Se non sei ricca, ben connessa o “parente di”, se vieni dal Sud, hai origini straniere, sei queer o disabile, “darsi da fare” spesso serve a poco. Spaccare il soffitto di cristallo diventa impossibile.

Da donna, mi sarei aspettata che Giorgia Meloni smontasse questo sistema. 

Mai avrei pensato che lo avrebbe rafforzato, parlando del femminismo come di un’ideologia divisiva, senza riconoscere che solo ed esclusivamente le lotte femministe le hanno permesso di essere dove si trova oggi. 

È grazie a ogni singola donna che l’ha preceduta che oggi “il” presidente del Consiglio può salire su un palco e scagliarsi contro la collettività dei femminismi.

Questo è il problema più grande: il suo successo personale non cambia nulla per tutte le altre donne che continuano a vivere in un sistema costruito per escluderle. Avrei voluto vedere in Meloni una donna che non solo arriva in alto, ma che usa quel potere per cambiare le cose. Una leader in grado di riconoscere che il femminismo non divide, ma unisce; che non è un privilegio di poche, ma una lotta collettiva per la libertà di tutte.

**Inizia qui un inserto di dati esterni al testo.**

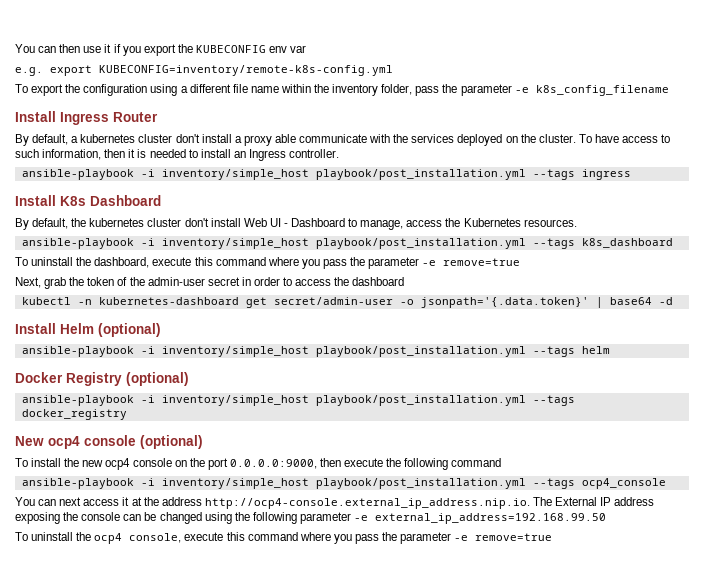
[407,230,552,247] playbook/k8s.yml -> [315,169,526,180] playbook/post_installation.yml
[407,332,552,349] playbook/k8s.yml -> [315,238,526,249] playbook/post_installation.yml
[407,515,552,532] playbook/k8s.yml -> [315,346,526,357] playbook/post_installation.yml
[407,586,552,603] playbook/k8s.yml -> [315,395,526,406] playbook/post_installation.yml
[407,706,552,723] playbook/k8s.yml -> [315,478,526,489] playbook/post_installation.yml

E invece, Meloni ha scelto di rappresentare qualcosa di diverso: non un’icona di cambiamento, ma la conferma che il sistema può tollerare una donna al vertice, purché non provi a cambiarlo. 

È il simbolo di un sistema che premia l’eccezione per farci credere che il cambiamento sia già avvenuto, quando in realtà non è mai stato così lontano.

Ma per abbattere quel soffitto di cristallo non basta chi ci dice che ce la possiamo fare da sole, perché il cambiamento non arriva con l’eccezione: arriva quando nessuna di noi finisce col restare indietro.